En 1955, il entra à l'université de Toronto pour y étudier la philosophie, continuant à jouer dans des pièces de théâtre, notamment aux côtés de son condisciple Donald Sutherland, qui allait devenir l'un des acteurs canadiens les plus célèbres de sa génération. En 1959, Davis ressortit diplômé de l'université avec un baccalauréat ès arts en philosophie, combinaison intellectuelle rarissime dans le monde du spectacle et qui lui conférait une profondeur de pensée singulière.

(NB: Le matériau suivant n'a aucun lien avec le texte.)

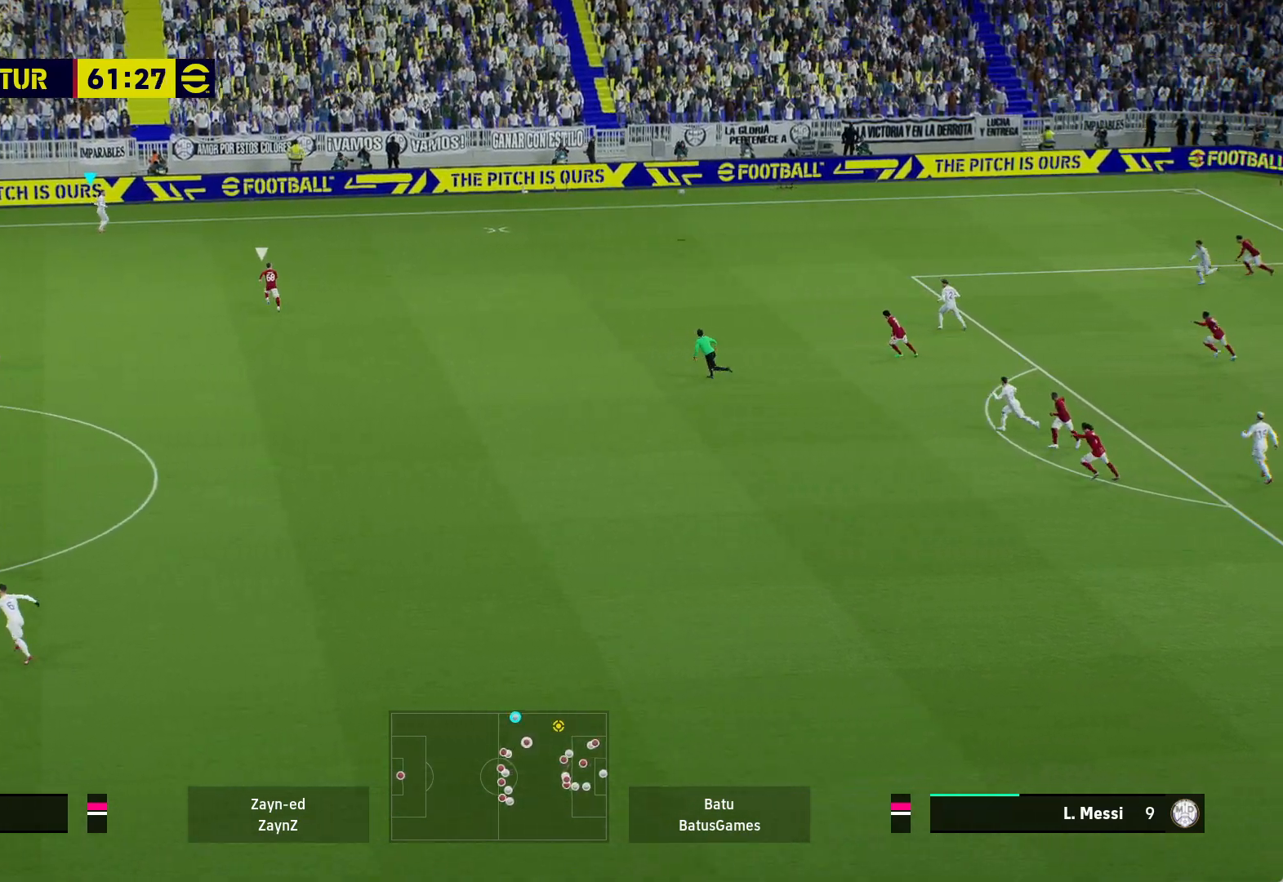
{"buttons": [], "left_stick": "down-right", "right_stick": "center", "events": []}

L'année suivante, en 1960, il traversa l'Atlantique pour étudier à la London Academy of Music and Dramatic Art. Il allait demeurer au Royaume-Uni pendant cinq ans, exerçant notamment la fonction de directeur artistique au Dundee Repertory Theatre et d'assistant metteur en scène au Royal National Theatre, sous la direction du légendaire Laurence Olivier. Cette formation au contact de l'un des plus grands acteurs du vingtième siècle constitua pour Davis une école irremplaçable.

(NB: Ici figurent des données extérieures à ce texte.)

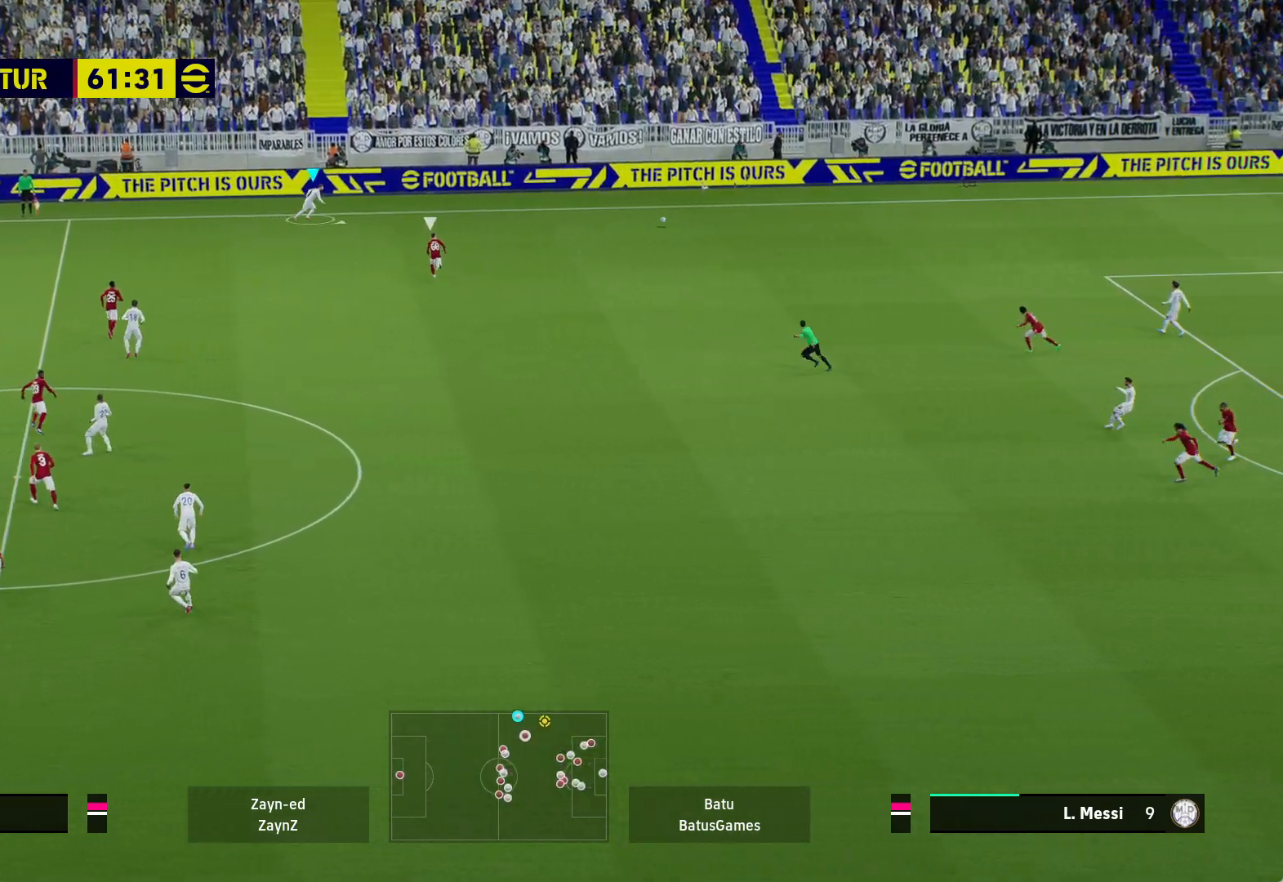
{"buttons": ["R1"], "left_stick": "down-right", "right_stick": "center", "events": [[467, "R1", "down"]]}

De retour au Canada en 1965, il travailla comme directeur artistique à l'école nationale de théâtre du Canada de Montréal. En 1971, engagé par l'université Bishop's, il créa le festival théâtral de Lennoxville, dont il assuma la direction artistique jusqu'en 1977. Il retourna ensuite à Toronto pour enseigner au Humber College, renouant simultanément avec le métier d'acteur dans des productions théâtrales. En 1985, il s'installa à Vancouver pour enseigner à la Vancouver Playhouse Acting School, au moment même où la ville devenait un centre de production audiovisuelle en plein essor.
Davis obtint rapidement des rôles dans plusieurs séries télévisées tournées dans la région : Supercopter, l'adaptation de Ça de Stephen King, MacGyver, ainsi que dans le film Allô maman, ici bébé en 1989. Cette même année 1989, il fonda sa propre école d'art dramatique, The William Davis Centre for Actors Study, où des acteurs comme Lucy Lawless et Aaron Douglas allaient parfaire leur formation.

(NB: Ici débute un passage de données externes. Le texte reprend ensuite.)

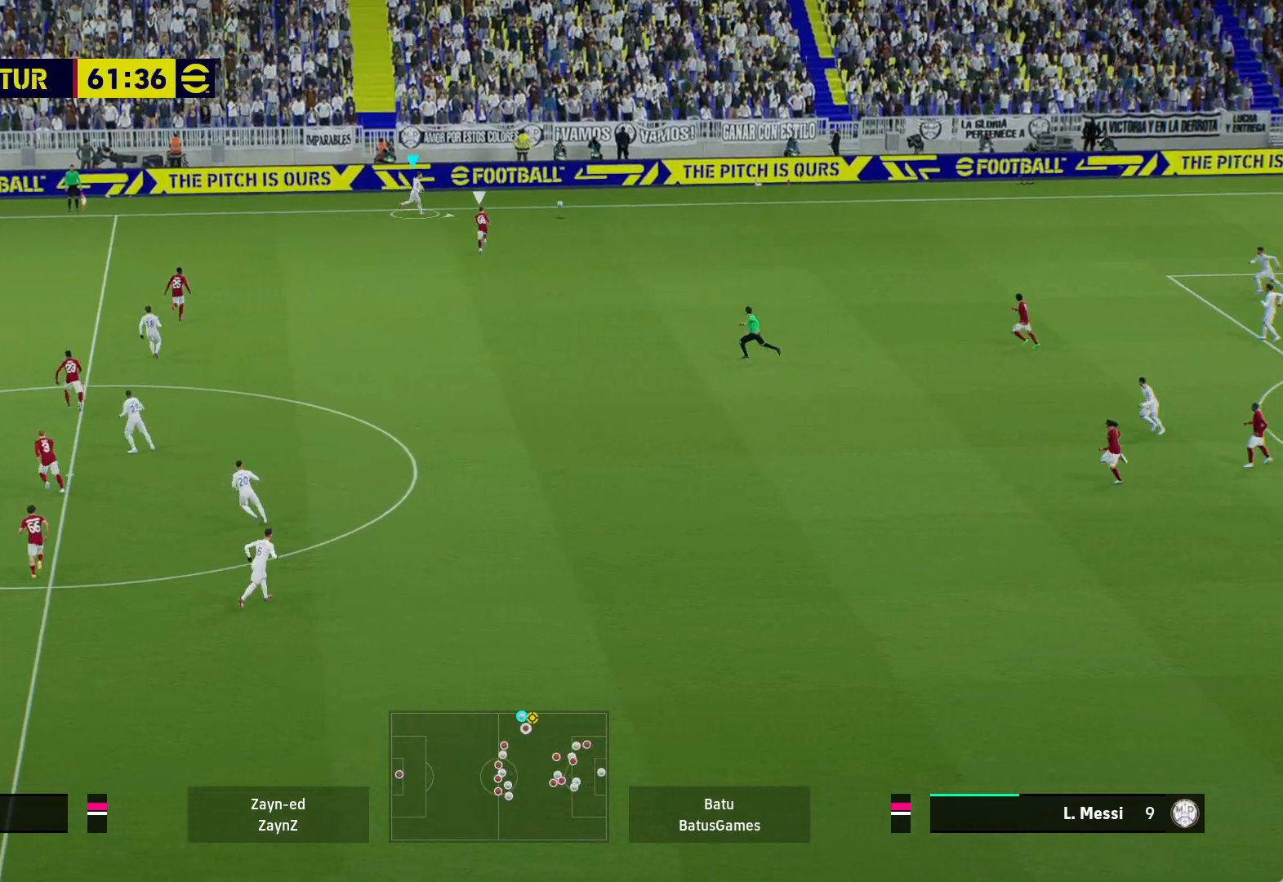
{"buttons": [], "left_stick": "down-right", "right_stick": "center", "events": [[433, "R1", "up"]]}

En 1993 survint le tournant de sa carrière. Davis décrocha le rôle de l'homme à la cigarette dans la série télévisée X-Files, ce personnage mystérieux et manipulateur qui allait devenir l'un des antagonistes les plus mémorables de l'histoire de la télévision américaine. Engagé dès l'épisode pilote, il n'y avait alors aucune ligne de dialogue et dut attendre l'épisode intitulé Le Retour de Tooms, vingt épisodes plus tard, pour prononcer ses premiers mots à l'écran. L'ironie voulut qu'il interprétât ce fumeur invétéré alors qu'il avait arrêté de fumer depuis vingt ans, utilisant pour les besoins du tournage des cigarettes aux plantes. Il joua ce rôle jusqu'à l'arrêt de la série en 2002, apparut dans le film Combattre le futur en 1998, et alla jusqu'à écrire le scénario de l'épisode En ami de la septième saison, démontrant une appropriation totale de l'univers de la série.
Après X-Files, Davis enchaîna les apparitions dans des films et des séries de science-fiction et de fantastique : Les Messagers en 2007, Les Passagers en 2008, The Secret en 2012, ainsi que Smallville, Stargate SG-1 et Continuum, dans laquelle il tint un rôle récurrent pendant plusieurs saisons. En 2011, il renoua avec ses premières amours en mettant en scène deux pièces de théâtre à Vancouver. Et en 2015, la confirmation du retour de son personnage emblématique dans la dixième saison de X-Files, diffusée en 2016, rappela au monde entier que l'homme à la cigarette demeurait l'une des créations les plus fascinantes de la télévision de fiction.